Stored items:
::::
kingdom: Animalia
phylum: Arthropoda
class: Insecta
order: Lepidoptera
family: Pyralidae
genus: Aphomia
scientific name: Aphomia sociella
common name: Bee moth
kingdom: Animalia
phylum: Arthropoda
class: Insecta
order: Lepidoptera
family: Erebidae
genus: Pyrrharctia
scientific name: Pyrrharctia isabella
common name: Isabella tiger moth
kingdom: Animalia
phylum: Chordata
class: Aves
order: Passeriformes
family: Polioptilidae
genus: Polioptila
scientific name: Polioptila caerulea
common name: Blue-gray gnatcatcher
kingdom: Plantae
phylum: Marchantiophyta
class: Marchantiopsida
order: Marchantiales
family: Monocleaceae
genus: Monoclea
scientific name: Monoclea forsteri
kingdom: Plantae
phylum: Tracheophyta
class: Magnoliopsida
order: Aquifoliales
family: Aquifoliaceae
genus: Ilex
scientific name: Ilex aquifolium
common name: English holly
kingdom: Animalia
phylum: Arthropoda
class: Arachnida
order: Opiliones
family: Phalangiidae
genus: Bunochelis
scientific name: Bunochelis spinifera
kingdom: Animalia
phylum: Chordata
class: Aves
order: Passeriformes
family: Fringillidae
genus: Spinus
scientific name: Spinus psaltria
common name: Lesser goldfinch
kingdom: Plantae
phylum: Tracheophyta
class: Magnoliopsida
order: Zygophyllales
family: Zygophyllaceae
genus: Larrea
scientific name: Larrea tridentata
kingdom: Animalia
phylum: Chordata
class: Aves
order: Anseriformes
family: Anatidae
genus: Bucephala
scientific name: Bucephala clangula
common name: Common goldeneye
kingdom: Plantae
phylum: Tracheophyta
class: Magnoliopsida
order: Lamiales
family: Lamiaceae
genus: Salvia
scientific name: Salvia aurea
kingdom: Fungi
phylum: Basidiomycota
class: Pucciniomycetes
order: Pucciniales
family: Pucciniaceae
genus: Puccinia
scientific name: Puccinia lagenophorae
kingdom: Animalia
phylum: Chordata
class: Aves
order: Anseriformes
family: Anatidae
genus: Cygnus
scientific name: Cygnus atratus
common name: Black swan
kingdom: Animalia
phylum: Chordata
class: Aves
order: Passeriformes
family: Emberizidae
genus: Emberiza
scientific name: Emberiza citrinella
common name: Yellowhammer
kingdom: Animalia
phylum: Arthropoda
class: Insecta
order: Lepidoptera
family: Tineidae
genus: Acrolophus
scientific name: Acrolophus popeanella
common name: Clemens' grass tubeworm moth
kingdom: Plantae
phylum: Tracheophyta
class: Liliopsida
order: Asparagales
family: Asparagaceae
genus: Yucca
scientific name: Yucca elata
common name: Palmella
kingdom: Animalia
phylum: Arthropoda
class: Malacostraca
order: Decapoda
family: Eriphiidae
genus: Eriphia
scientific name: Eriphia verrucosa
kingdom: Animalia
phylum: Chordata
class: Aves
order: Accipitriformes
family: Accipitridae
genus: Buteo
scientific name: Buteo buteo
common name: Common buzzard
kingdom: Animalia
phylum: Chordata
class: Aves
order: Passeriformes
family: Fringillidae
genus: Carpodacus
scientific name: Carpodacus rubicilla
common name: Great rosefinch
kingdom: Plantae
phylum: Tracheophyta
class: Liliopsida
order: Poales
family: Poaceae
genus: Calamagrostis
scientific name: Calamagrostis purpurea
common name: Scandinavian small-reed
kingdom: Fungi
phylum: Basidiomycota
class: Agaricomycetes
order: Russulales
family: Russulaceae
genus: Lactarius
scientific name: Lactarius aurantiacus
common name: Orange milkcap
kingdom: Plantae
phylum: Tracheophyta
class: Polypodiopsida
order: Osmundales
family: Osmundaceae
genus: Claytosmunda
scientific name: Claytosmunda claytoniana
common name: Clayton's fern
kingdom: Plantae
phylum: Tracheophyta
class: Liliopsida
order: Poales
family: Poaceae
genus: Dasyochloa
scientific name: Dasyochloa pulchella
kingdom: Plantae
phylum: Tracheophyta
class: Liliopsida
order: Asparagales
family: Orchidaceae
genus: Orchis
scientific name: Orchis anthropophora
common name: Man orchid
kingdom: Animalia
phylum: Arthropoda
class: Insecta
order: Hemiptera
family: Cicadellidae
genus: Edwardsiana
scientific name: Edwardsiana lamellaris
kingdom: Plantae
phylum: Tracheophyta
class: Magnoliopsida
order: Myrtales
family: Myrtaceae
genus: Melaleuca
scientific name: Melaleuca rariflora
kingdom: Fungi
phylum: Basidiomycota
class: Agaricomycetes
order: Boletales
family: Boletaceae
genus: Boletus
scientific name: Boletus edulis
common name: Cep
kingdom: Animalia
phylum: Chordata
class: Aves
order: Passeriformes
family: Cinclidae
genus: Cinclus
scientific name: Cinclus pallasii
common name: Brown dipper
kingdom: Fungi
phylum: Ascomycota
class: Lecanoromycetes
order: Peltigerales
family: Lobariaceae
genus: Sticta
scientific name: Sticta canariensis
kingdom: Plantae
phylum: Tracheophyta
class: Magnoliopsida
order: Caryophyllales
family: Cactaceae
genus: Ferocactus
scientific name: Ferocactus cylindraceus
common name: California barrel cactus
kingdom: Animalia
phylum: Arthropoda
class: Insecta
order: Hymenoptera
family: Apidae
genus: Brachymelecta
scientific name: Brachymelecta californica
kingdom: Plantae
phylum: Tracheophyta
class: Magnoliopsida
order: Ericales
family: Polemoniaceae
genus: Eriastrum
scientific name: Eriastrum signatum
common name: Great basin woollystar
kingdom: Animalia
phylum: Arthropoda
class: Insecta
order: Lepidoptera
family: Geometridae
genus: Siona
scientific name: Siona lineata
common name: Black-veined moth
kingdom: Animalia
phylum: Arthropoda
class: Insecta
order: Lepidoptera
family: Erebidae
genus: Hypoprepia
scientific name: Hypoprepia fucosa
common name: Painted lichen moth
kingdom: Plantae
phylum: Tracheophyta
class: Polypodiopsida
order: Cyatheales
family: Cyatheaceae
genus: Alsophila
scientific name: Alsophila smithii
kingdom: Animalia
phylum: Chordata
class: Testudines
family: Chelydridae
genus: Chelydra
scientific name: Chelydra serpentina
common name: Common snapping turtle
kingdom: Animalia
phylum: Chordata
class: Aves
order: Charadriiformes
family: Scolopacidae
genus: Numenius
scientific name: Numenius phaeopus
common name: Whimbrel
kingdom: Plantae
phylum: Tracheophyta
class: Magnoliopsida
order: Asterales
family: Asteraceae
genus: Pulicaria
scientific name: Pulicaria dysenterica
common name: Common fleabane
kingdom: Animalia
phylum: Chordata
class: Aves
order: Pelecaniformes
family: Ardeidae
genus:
::::
= Directive =
Please rewrite every line of the rows above as a JSON list of strings, one string per line, leaving out blank lines.

= Answer for the task =
[
  "kingdom: Animalia",
  "phylum: Arthropoda",
  "class: Insecta",
  "order: Lepidoptera",
  "family: Pyralidae",
  "genus: Aphomia",
  "scientific name: Aphomia sociella",
  "common name: Bee moth",
  "kingdom: Animalia",
  "phylum: Arthropoda",
  "class: Insecta",
  "order: Lepidoptera",
  "family: Erebidae",
  "genus: Pyrrharctia",
  "scientific name: Pyrrharctia isabella",
  "common name: Isabella tiger moth",
  "kingdom: Animalia",
  "phylum: Chordata",
  "class: Aves",
  "order: Passeriformes",
  "family: Polioptilidae",
  "genus: Polioptila",
  "scientific name: Polioptila caerulea",
  "common name: Blue-gray gnatcatcher",
  "kingdom: Plantae",
  "phylum: Marchantiophyta",
  "class: Marchantiopsida",
  "order: Marchantiales",
  "family: Monocleaceae",
  "genus: Monoclea",
  "scientific name: Monoclea forsteri",
  "kingdom: Plantae",
  "phylum: Tracheophyta",
  "class: Magnoliopsida",
  "order: Aquifoliales",
  "family: Aquifoliaceae",
  "genus: Ilex",
  "scientific name: Ilex aquifolium",
  "common name: English holly",
  "kingdom: Animalia",
  "phylum: Arthropoda",
  "class: Arachnida",
  "order: Opiliones",
  "family: Phalangiidae",
  "genus: Bunochelis",
  "scientific name: Bunochelis spinifera",
  "kingdom: Animalia",
  "phylum: Chordata",
  "class: Aves",
  "order: Passeriformes",
  "family: Fringillidae",
  "genus: Spinus",
  "scientific name: Spinus psaltria",
  "common name: Lesser goldfinch",
  "kingdom: Plantae",
  "phylum: Tracheophyta",
  "class: Magnoliopsida",
  "order: Zygophyllales",
  "family: Zygophyllaceae",
  "genus: Larrea",
  "scientific name: Larrea tridentata",
  "kingdom: Animalia",
  "phylum: Chordata",
  "class: Aves",
  "order: Anseriformes",
  "family: Anatidae",
  "genus: Bucephala",
  "scientific name: Bucephala clangula",
  "common name: Common goldeneye",
  "kingdom: Plantae",
  "phylum: Tracheophyta",
  "class: Magnoliopsida",
  "order: Lamiales",
  "family: Lamiaceae",
  "genus: Salvia",
  "scientific name: Salvia aurea",
  "kingdom: Fungi",
  "phylum: Basidiomycota",
  "class: Pucciniomycetes",
  "order: Pucciniales",
  "family: Pucciniaceae",
  "genus: Puccinia",
  "scientific name: Puccinia lagenophorae",
  "kingdom: Animalia",
  "phylum: Chordata",
  "class: Aves",
  "order: Anseriformes",
  "family: Anatidae",
  "genus: Cygnus",
  "scientific name: Cygnus atratus",
  "common name: Black swan",
  "kingdom: Animalia",
  "phylum: Chordata",
  "class: Aves",
  "order: Passeriformes",
  "family: Emberizidae",
  "genus: Emberiza",
  "scientific name: Emberiza citrinella",
  "common name: Yellowhammer",
  "kingdom: Animalia",
  "phylum: Arthropoda",
  "class: Insecta",
  "order: Lepidoptera",
  "family: Tineidae",
  "genus: Acrolophus",
  "scientific name: Acrolophus popeanella",
  "common name: Clemens' grass tubeworm moth",
  "kingdom: Plantae",
  "phylum: Tracheophyta",
  "class: Liliopsida",
  "order: Asparagales",
  "family: Asparagaceae",
  "genus: Yucca",
  "scientific name: Yucca elata",
  "common name: Palmella",
  "kingdom: Animalia",
  "phylum: Arthropoda",
  "class: Malacostraca",
  "order: Decapoda",
  "family: Eriphiidae",
  "genus: Eriphia",
  "scientific name: Eriphia verrucosa",
  "kingdom: Animalia",
  "phylum: Chordata",
  "class: Aves",
  "order: Accipitriformes",
  "family: Accipitridae",
  "genus: Buteo",
  "scientific name: Buteo buteo",
  "common name: Common buzzard",
  "kingdom: Animalia",
  "phylum: Chordata",
  "class: Aves",
  "order: Passeriformes",
  "family: Fringillidae",
  "genus: Carpodacus",
  "scientific name: Carpodacus rubicilla",
  "common name: Great rosefinch",
  "kingdom: Plantae",
  "phylum: Tracheophyta",
  "class: Liliopsida",
  "order: Poales",
  "family: Poaceae",
  "genus: Calamagrostis",
  "scientific name: Calamagrostis purpurea",
  "common name: Scandinavian small-reed",
  "kingdom: Fungi",
  "phylum: Basidiomycota",
  "class: Agaricomycetes",
  "order: Russulales",
  "family: Russulaceae",
  "genus: Lactarius",
  "scientific name: Lactarius aurantiacus",
  "common name: Orange milkcap",
  "kingdom: Plantae",
  "phylum: Tracheophyta",
  "class: Polypodiopsida",
  "order: Osmundales",
  "family: Osmundaceae",
  "genus: Claytosmunda",
  "scientific name: Claytosmunda claytoniana",
  "common name: Clayton's fern",
  "kingdom: Plantae",
  "phylum: Tracheophyta",
  "class: Liliopsida",
  "order: Poales",
  "family: Poaceae",
  "genus: Dasyochloa",
  "scientific name: Dasyochloa pulchella",
  "kingdom: Plantae",
  "phylum: Tracheophyta",
  "class: Liliopsida",
  "order: Asparagales",
  "family: Orchidaceae",
  "genus: Orchis",
  "scientific name: Orchis anthropophora",
  "common name: Man orchid",
  "kingdom: Animalia",
  "phylum: Arthropoda",
  "class: Insecta",
  "order: Hemiptera",
  "family: Cicadellidae",
  "genus: Edwardsiana",
  "scientific name: Edwardsiana lamellaris",
  "kingdom: Plantae",
  "phylum: Tracheophyta",
  "class: Magnoliopsida",
  "order: Myrtales",
  "family: Myrtaceae",
  "genus: Melaleuca",
  "scientific name: Melaleuca rariflora",
  "kingdom: Fungi",
  "phylum: Basidiomycota",
  "class: Agaricomycetes",
  "order: Boletales",
  "family: Boletaceae",
  "genus: Boletus",
  "scientific name: Boletus edulis",
  "common name: Cep",
  "kingdom: Animalia",
  "phylum: Chordata",
  "class: Aves",
  "order: Passeriformes",
  "family: Cinclidae",
  "genus: Cinclus",
  "scientific name: Cinclus pallasii",
  "common name: Brown dipper",
  "kingdom: Fungi",
  "phylum: Ascomycota",
  "class: Lecanoromycetes",
  "order: Peltigerales",
  "family: Lobariaceae",
  "genus: Sticta",
  "scientific name: Sticta canariensis",
  "kingdom: Plantae",
  "phylum: Tracheophyta",
  "class: Magnoliopsida",
  "order: Caryophyllales",
  "family: Cactaceae",
  "genus: Ferocactus",
  "scientific name: Ferocactus cylindraceus",
  "common name: California barrel cactus",
  "kingdom: Animalia",
  "phylum: Arthropoda",
  "class: Insecta",
  "order: Hymenoptera",
  "family: Apidae",
  "genus: Brachymelecta",
  "scientific name: Brachymelecta californica",
  "kingdom: Plantae",
  "phylum: Tracheophyta",
  "class: Magnoliopsida",
  "order: Ericales",
  "family: Polemoniaceae",
  "genus: Eriastrum",
  "scientific name: Eriastrum signatum",
  "common name: Great basin woollystar",
  "kingdom: Animalia",
  "phylum: Arthropoda",
  "class: Insecta",
  "order: Lepidoptera",
  "family: Geometridae",
  "genus: Siona",
  "scientific name: Siona lineata",
  "common name: Black-veined moth",
  "kingdom: Animalia",
  "phylum: Arthropoda",
  "class: Insecta",
  "order: Lepidoptera",
  "family: Erebidae",
  "genus: Hypoprepia",
  "scientific name: Hypoprepia fucosa",
  "common name: Painted lichen moth",
  "kingdom: Plantae",
  "phylum: Tracheophyta",
  "class: Polypodiopsida",
  "order: Cyatheales",
  "family: Cyatheaceae",
  "genus: Alsophila",
  "scientific name: Alsophila smithii",
  "kingdom: Animalia",
  "phylum: Chordata",
  "class: Testudines",
  "family: Chelydridae",
  "genus: Chelydra",
  "scientific name: Chelydra serpentina",
  "common name: Common snapping turtle",
  "kingdom: Animalia",
  "phylum: Chordata",
  "class: Aves",
  "order: Charadriiformes",
  "family: Scolopacidae",
  "genus: Numenius",
  "scientific name: Numenius phaeopus",
  "common name: Whimbrel",
  "kingdom: Plantae",
  "phylum: Tracheophyta",
  "class: Magnoliopsida",
  "order: Asterales",
  "family: Asteraceae",
  "genus: Pulicaria",
  "scientific name: Pulicaria dysenterica",
  "common name: Common fleabane",
  "kingdom: Animalia",
  "phylum: Chordata",
  "class: Aves",
  "order: Pelecaniformes",
  "family: Ardeidae",
  "genus:"
]